Stored items
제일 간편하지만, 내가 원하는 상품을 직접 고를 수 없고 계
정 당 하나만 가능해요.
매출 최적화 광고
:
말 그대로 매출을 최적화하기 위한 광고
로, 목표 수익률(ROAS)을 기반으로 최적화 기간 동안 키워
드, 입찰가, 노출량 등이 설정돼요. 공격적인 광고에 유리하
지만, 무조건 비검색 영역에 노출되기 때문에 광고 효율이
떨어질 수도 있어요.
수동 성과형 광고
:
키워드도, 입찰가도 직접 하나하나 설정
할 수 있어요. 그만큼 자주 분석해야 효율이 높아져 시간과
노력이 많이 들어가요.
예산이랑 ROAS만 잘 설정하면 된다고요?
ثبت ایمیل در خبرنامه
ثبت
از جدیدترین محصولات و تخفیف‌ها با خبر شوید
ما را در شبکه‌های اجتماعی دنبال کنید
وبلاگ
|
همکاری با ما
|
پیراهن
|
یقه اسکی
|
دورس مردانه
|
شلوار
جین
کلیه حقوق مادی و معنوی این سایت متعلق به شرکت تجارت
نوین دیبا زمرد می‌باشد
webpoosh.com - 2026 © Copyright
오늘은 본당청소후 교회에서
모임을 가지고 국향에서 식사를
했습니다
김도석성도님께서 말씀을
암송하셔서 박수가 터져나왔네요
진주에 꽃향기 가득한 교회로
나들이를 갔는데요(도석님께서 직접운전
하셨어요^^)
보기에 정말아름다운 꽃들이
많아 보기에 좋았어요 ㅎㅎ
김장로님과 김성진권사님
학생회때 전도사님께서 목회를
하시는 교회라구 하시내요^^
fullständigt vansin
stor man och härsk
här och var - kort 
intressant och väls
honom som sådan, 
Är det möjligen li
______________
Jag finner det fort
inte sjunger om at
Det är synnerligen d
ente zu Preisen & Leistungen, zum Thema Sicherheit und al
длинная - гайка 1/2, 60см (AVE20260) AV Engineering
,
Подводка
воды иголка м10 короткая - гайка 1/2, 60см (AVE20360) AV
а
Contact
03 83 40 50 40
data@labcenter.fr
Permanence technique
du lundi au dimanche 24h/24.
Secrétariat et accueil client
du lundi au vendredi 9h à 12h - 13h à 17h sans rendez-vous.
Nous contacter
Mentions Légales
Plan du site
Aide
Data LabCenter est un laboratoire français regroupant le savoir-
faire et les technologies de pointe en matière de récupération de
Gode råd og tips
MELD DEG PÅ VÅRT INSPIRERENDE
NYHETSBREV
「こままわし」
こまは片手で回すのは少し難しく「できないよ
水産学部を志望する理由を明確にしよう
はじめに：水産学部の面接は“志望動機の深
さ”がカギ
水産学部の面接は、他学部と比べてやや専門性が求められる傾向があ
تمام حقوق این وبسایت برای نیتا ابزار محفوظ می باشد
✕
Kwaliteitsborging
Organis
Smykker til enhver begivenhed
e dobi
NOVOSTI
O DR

# WHAT IS EXPECTED
Look through the data and show every line containing "水産学部の面接は".

# ANSWER SECTION
はじめに：水産学部の面接は“志望動機の深
水産学部の面接は、他学部と比べてやや専門性が求められる傾向があ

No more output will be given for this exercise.